Par un mémoire en défense, enregistré le 24 mai 2019, la préfète de l'Allier conclut au rejet de la requête.
Elle soutient que :
- le moyen tiré d'une méconnaissance de l'article L. 313-14 du code de l'entrée et du séjour des étrangers et du droit d'asile ne peut utilement être invoqué pour la première fois devant le juge d'appel ; subsidiairement, ce moyen n'est pas fondé ;
- l'appelant n'expose aucun moyen ou éléments susceptibles d'avoir une incidence sur la légalité des décisions du 26 juin 2018 et sur l'appréciation des premiers juges ;
- l'appelant ne justifie pas de sa minorité à son entrée en France ;
- les conclusions à fin d'injonction devront être rejetées par voie de conséquence ;
- l'État ne pourra être considéré comme la partie perdante et ne pourra par suite être condamné au paiement d'une somme au profit de l'appelant ou de son conseil.

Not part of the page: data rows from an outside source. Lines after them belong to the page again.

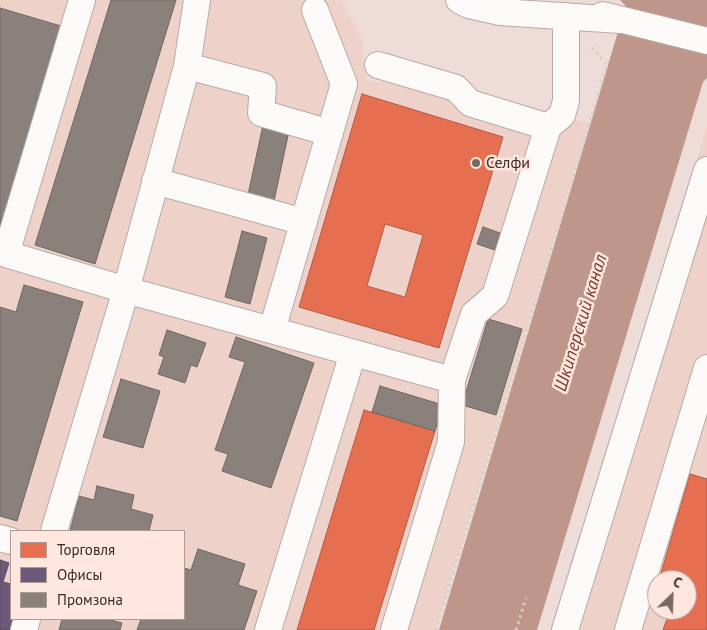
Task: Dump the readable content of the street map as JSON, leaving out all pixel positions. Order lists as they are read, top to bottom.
{
  "water": ["Шкиперский канал"],
  "places": ["Селфи"],
  "legend": ["Торговля", "Офисы", "Промзона"],
  "north": "top right"
}
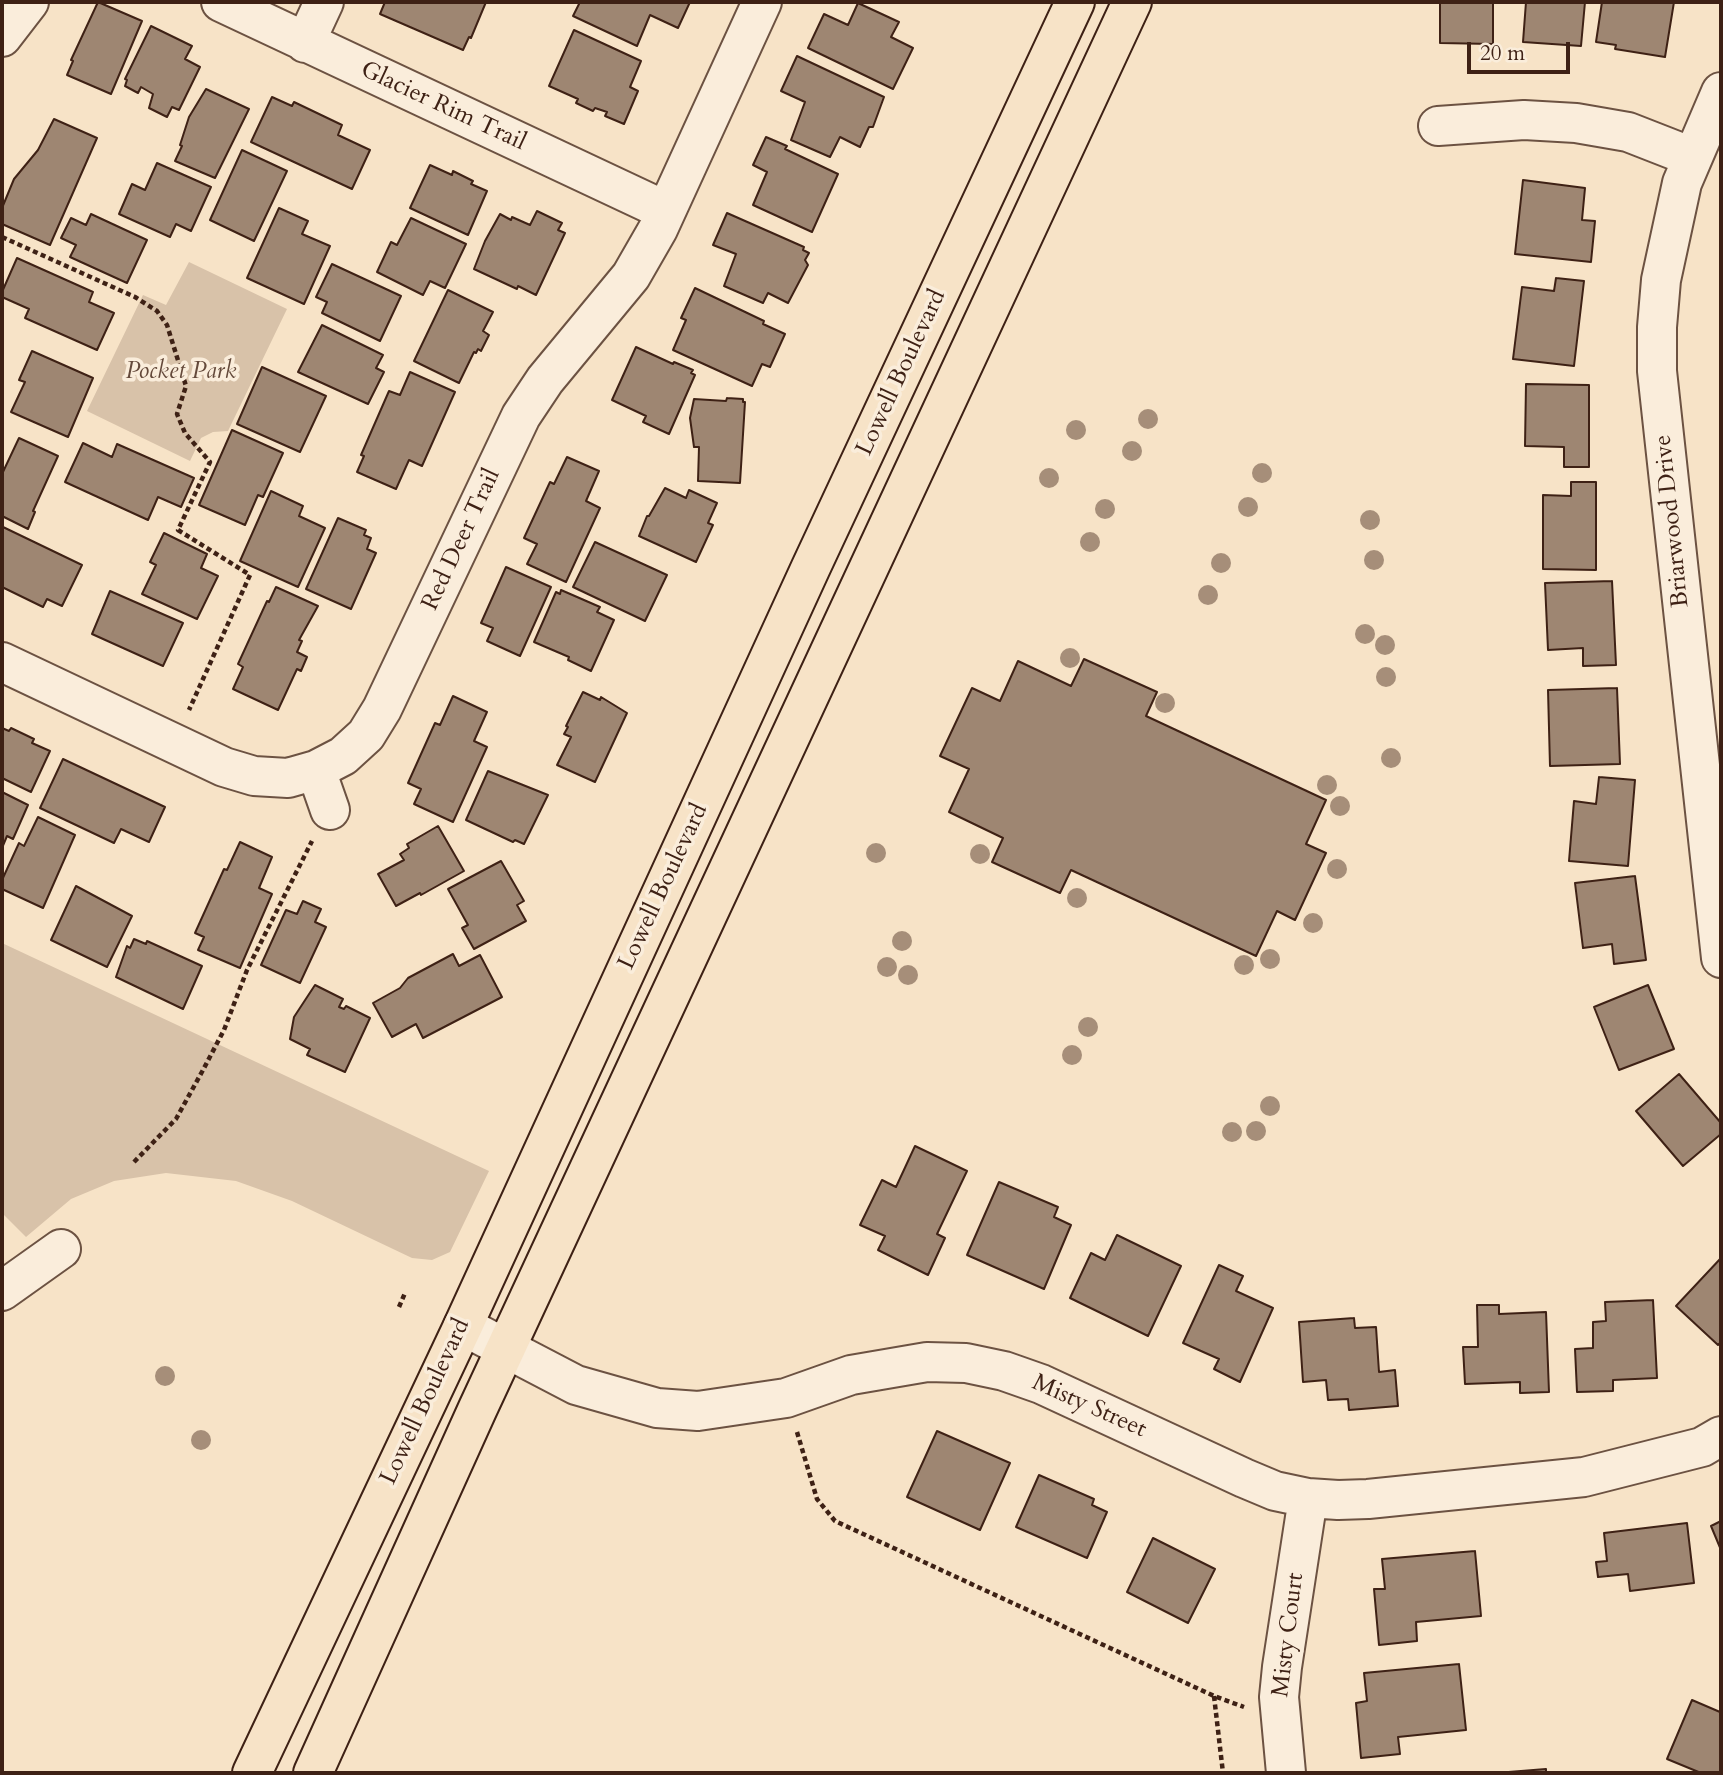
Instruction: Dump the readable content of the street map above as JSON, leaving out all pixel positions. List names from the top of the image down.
{
  "streets": {
    "main road": ["Lowell Boulevard"],
    "street": [
      "Glacier Rim Trail",
      "Briarwood Drive",
      "Red Deer Trail",
      "Misty Street",
      "Misty Court"
    ]
  },
  "crossings": [
    ["Glacier Rim Trail", "Red Deer Trail"],
    ["Lowell Boulevard", "Misty Street"],
    ["Misty Street", "Misty Court"]
  ],
  "parks": ["Pocket Park"],
  "scale_bar": "20 m"
}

M. B... a été admis au bénéfice de l'aide juridictionnelle par une décision du 23 janvier 2019.
Vu les autres pièces du dossier ;
Vu :
- la convention européenne de sauvegarde des droits de l'homme et des libertés fondamentales du 4 novembre 1950 ;
- le code de l'entrée et du séjour des étrangers et du droit d'asile ;
- le code civil ;
- le code des relations entre le public et l'administration ;
- la loi n° 91-647 du 10 juillet 1991 relative à l'aide juridique et son décret d'application n° 91-1266 du 19 décembre 1991 ;
- le code de justice administrative ;
Le président de la formation de jugement ayant dispensé le rapporteur public, sur sa proposition, de prononcer des conclusions à l'audience ;
Les parties ayant été régulièrement averties du jour de l'audience ;
Le rapport de M. Josserand-Jaillet, président, ayant été entendu au cours de l'audience publique ;
Considérant ce qui suit :
1. Entré irrégulièrement sur le territoire français selon ses déclarations en mars 2016, et pris en charge par l'aide sociale à l'enfance en tant que mineur isolé, M. B..., ressortissant guinéen, a sollicité à sa majorité un titre de séjour sur le fondement de l'article L. 313-15 du code de l'entrée et du séjour des étrangers et du droit d'asile. Par un arrêté du 26 juin 2018, dont M. B... a sollicité l'annulation devant le tribunal administratif de Clermont-Ferrand, la préfète de l'Allier a rejeté sa demande d'admission au séjour, lui a fait obligation de quitter le territoire, et a fixé son pays d'origine pour destination de cette mesure. M. B... relève appel du jugement du 20 décembre 2018 par lequel le tribunal administratif de Clermont-Ferrand a rejeté sa demande.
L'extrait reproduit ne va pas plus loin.